"Most of the moans are coming from uncompetitiveness," he told British television Sky on the grid, telling the naysayers: "Just get on with it and develop your car."
Undoubtedly, his comments were pointed at the likes of Red Bull, and Ferrari's Luca di Montezemolo, whose motives for talking down the sport are arguably political.
Mercedes' Niki Lauda agrees with Dennis.
"Everyone is fighting for his own interests," he told German RTL television.
"It is known that the Ferrari engine is heavier than the Mercedes engine," the great Austrian surmised.

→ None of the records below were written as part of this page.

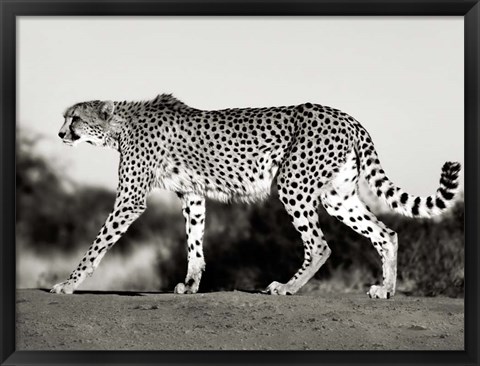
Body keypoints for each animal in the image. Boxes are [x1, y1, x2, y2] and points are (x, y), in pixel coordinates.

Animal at [52, 94, 462, 298]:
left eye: (75, 118)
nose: (59, 134)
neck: (120, 125)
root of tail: (346, 116)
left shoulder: (131, 198)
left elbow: (97, 244)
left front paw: (68, 284)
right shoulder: (193, 194)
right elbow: (194, 242)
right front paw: (191, 284)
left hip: (293, 184)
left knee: (319, 244)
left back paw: (287, 287)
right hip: (338, 196)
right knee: (386, 233)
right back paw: (386, 290)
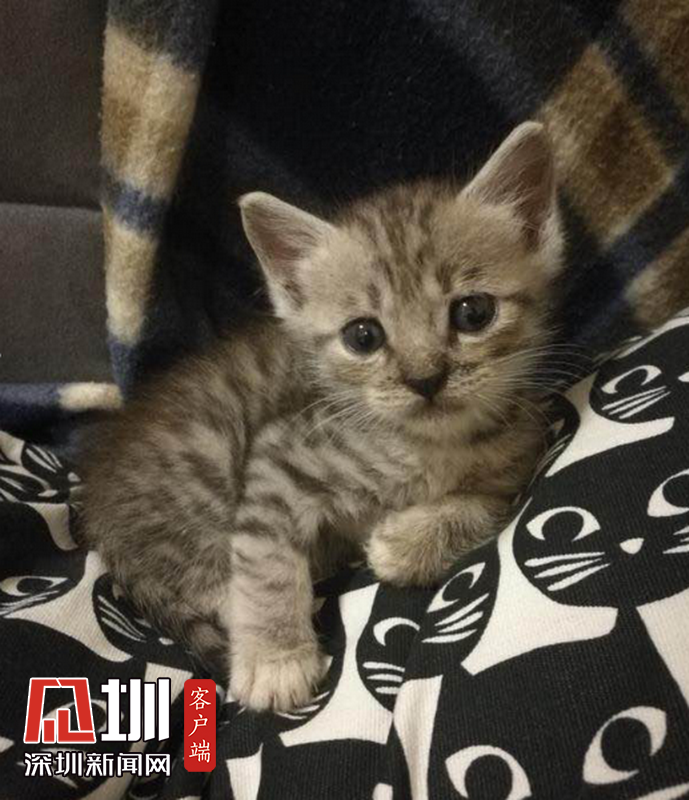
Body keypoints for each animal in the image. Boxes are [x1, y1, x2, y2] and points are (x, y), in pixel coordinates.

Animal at [80, 121, 564, 712]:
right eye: (363, 336)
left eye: (474, 313)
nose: (425, 379)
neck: (427, 445)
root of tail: (94, 498)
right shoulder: (278, 455)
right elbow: (265, 558)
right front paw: (275, 657)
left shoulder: (519, 453)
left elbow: (483, 503)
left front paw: (406, 544)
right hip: (205, 458)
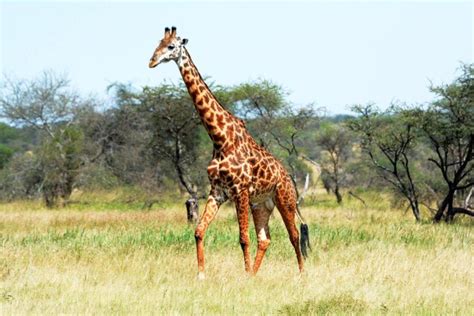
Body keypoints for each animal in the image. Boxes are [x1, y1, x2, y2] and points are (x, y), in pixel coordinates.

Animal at [149, 27, 312, 278]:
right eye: (157, 44)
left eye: (171, 46)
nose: (152, 61)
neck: (220, 138)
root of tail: (286, 176)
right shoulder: (218, 191)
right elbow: (199, 231)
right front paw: (201, 275)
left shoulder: (240, 191)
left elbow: (243, 238)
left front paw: (243, 275)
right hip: (261, 205)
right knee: (265, 239)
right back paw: (255, 274)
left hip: (284, 199)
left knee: (293, 236)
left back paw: (301, 275)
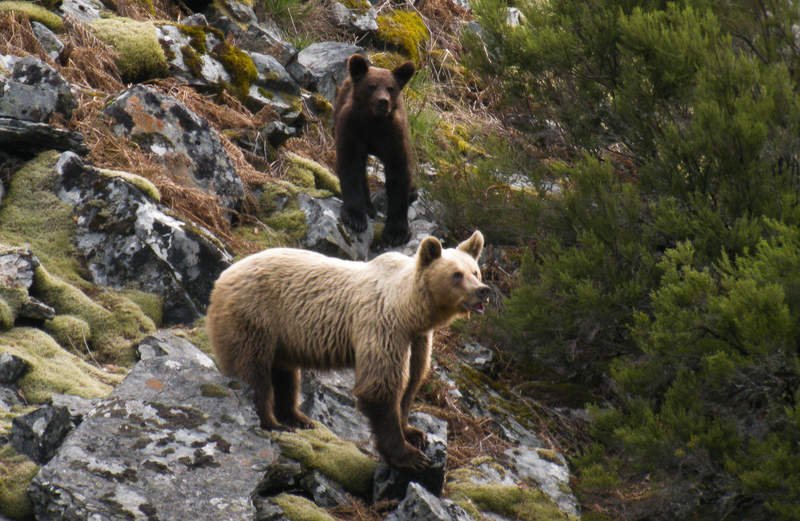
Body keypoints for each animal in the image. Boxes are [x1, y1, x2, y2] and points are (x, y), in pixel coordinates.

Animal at [208, 231, 488, 468]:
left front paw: (414, 431)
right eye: (456, 274)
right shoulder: (382, 327)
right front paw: (408, 454)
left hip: (282, 337)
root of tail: (222, 276)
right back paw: (272, 423)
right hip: (254, 317)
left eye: (475, 271)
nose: (482, 291)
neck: (409, 311)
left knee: (285, 375)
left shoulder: (418, 339)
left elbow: (412, 381)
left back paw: (299, 418)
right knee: (253, 372)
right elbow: (380, 388)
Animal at [332, 54, 416, 246]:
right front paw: (355, 217)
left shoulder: (394, 138)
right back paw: (368, 207)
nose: (383, 101)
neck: (374, 123)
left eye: (391, 88)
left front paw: (396, 231)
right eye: (372, 86)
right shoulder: (352, 130)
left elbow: (399, 175)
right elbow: (350, 167)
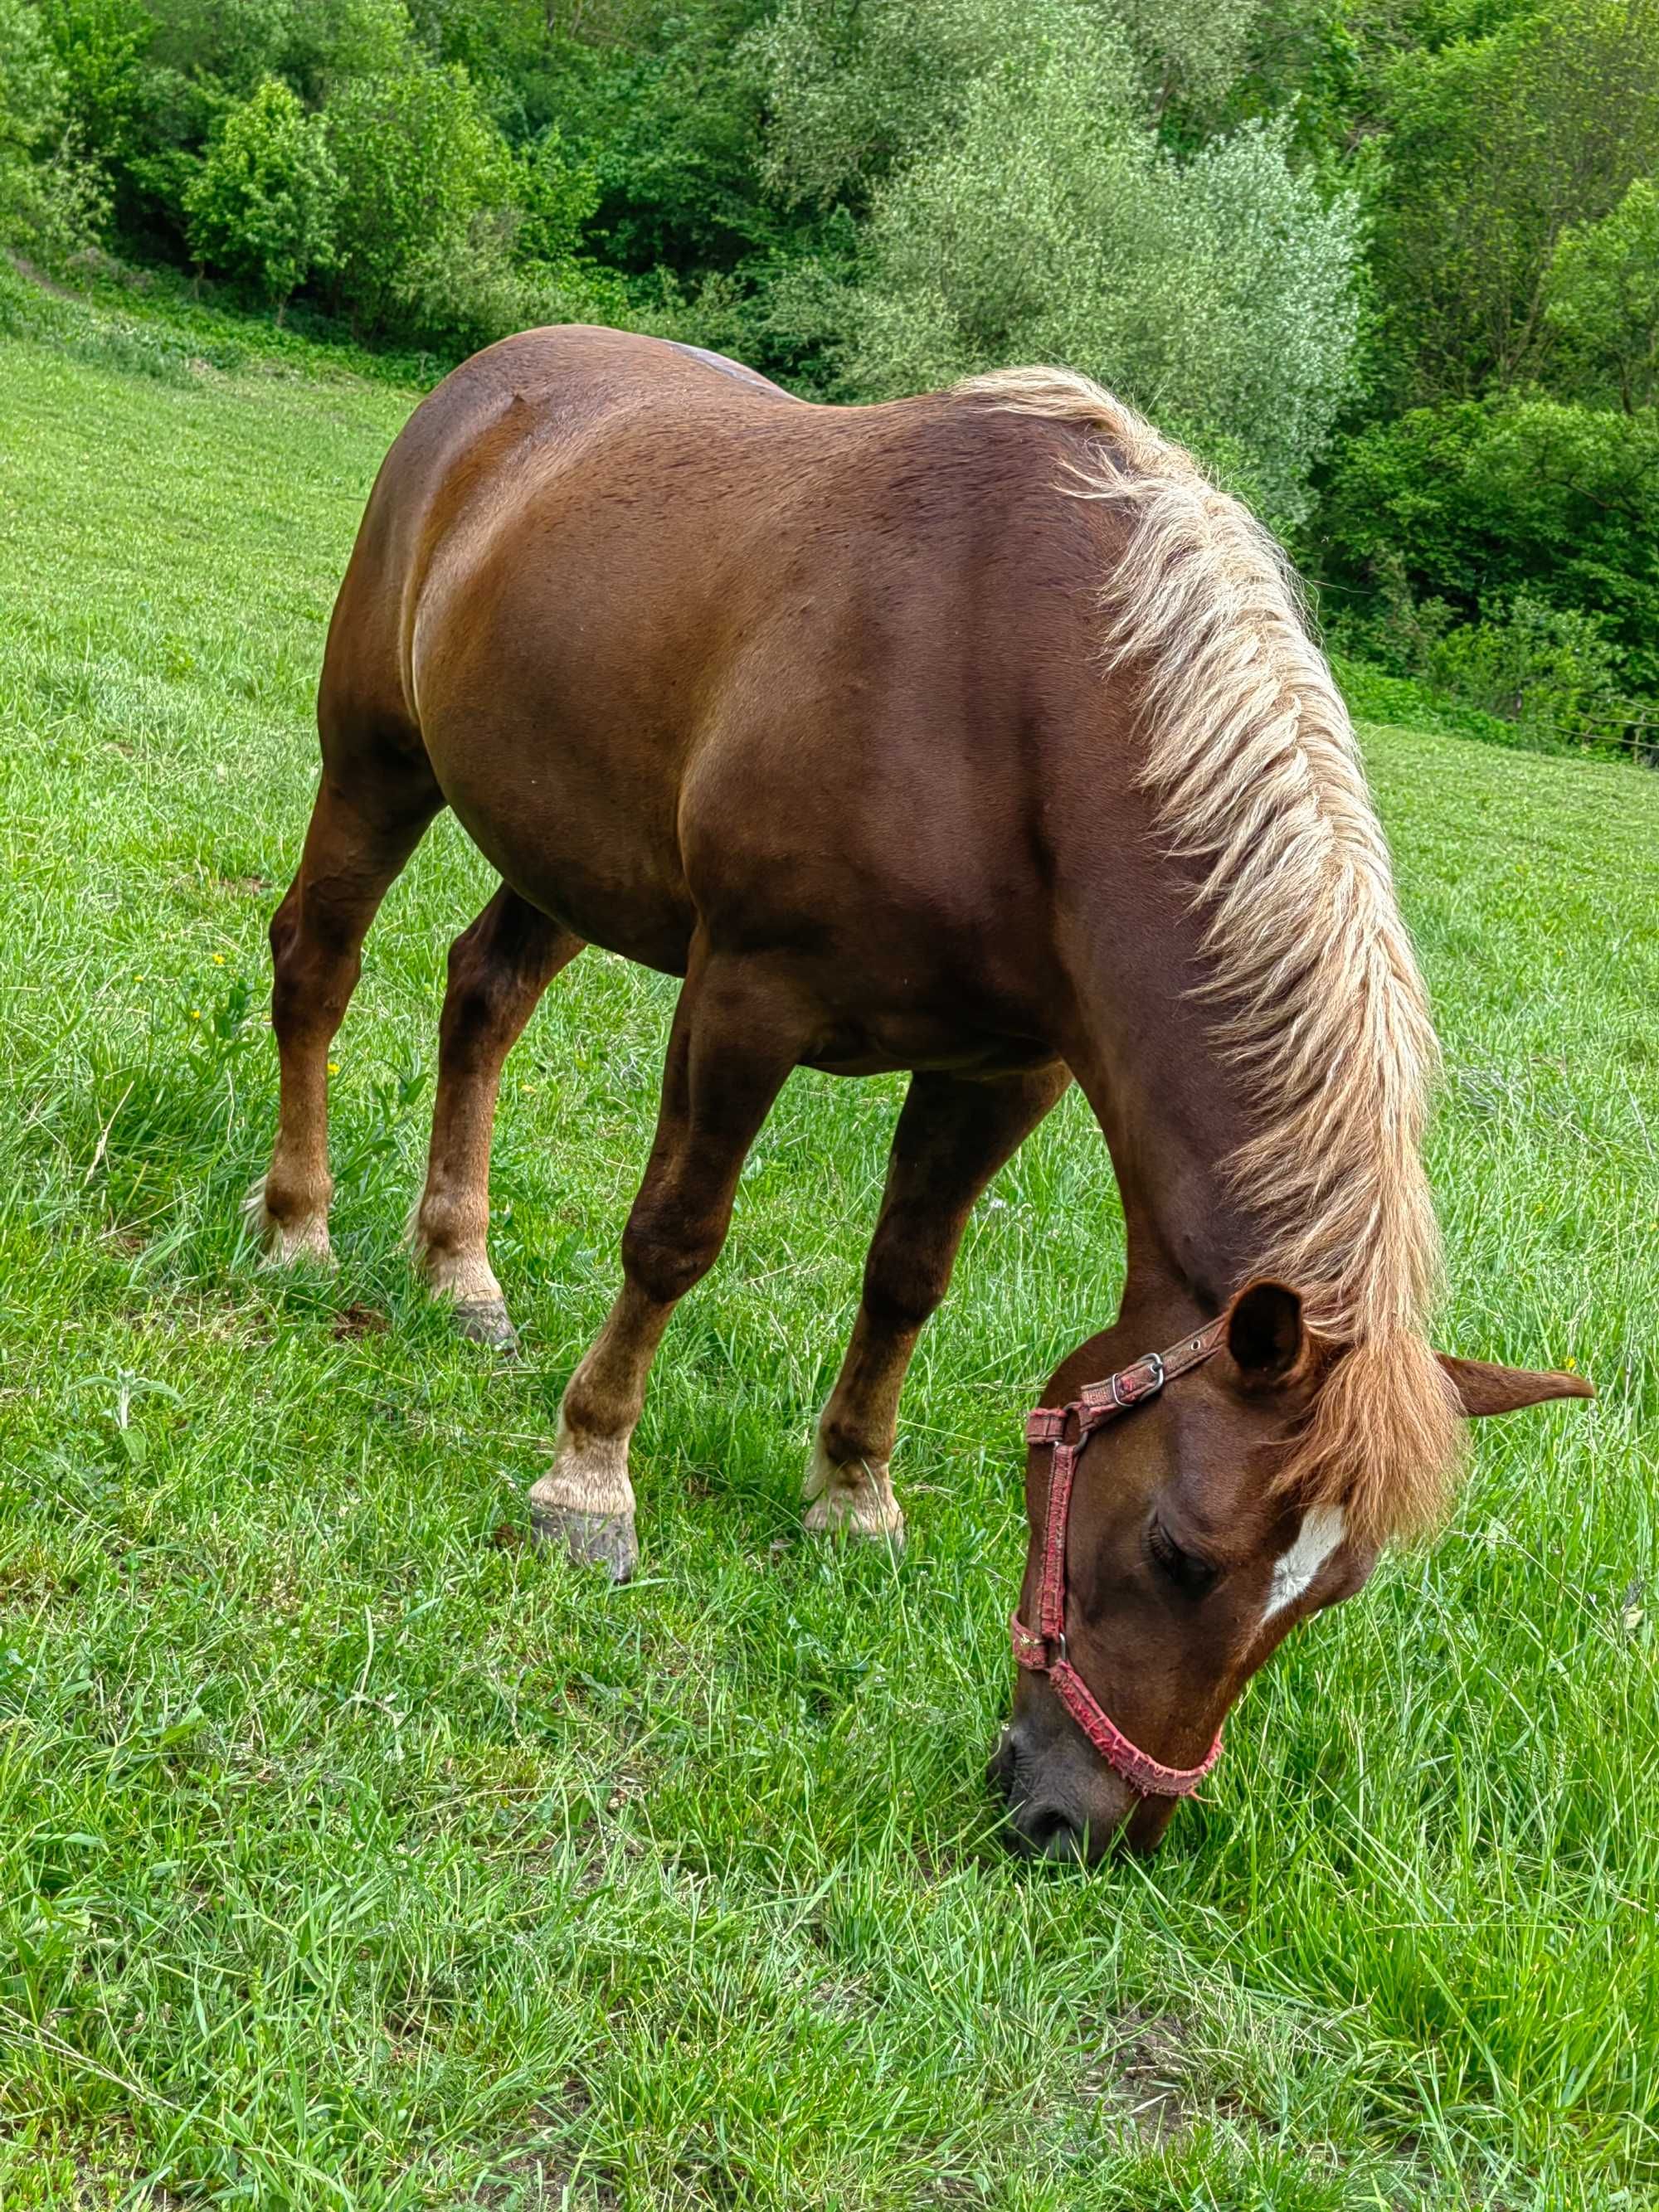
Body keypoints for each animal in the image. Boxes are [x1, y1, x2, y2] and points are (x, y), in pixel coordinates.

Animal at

Granted, the spectacle in Australia and Malaysia was questionable, but even Ferrari's own Fernando Alonso pointed out at the start of the Bahrain weekend that two races into a 19-event campaign is too early for judgement.
Likening F1 to football, he said: "Some matches you watch are 0-0 and it's terrible and then the next week you see 5-4 and enjoy the game so much."
Sunday in Bahrain was 5-4.
There were wheel-to-wheel battles throughout the field on every single lap, but the jewel in the crown was the extended fight for victory between Lewis Hamilton and Nico Rosberg.
Team boss Paddy Lowe even tried to impose team orders to ensure an orderly one-two, but Lauda laughed afterwards that the feisty silver-wearing teammates "ignored" him.
"I think today was a day for the sport," said German Rosberg, who although ultimately defeated nonetheless excitedly embraced Hamilton in celebration of a much-needed boost for F1.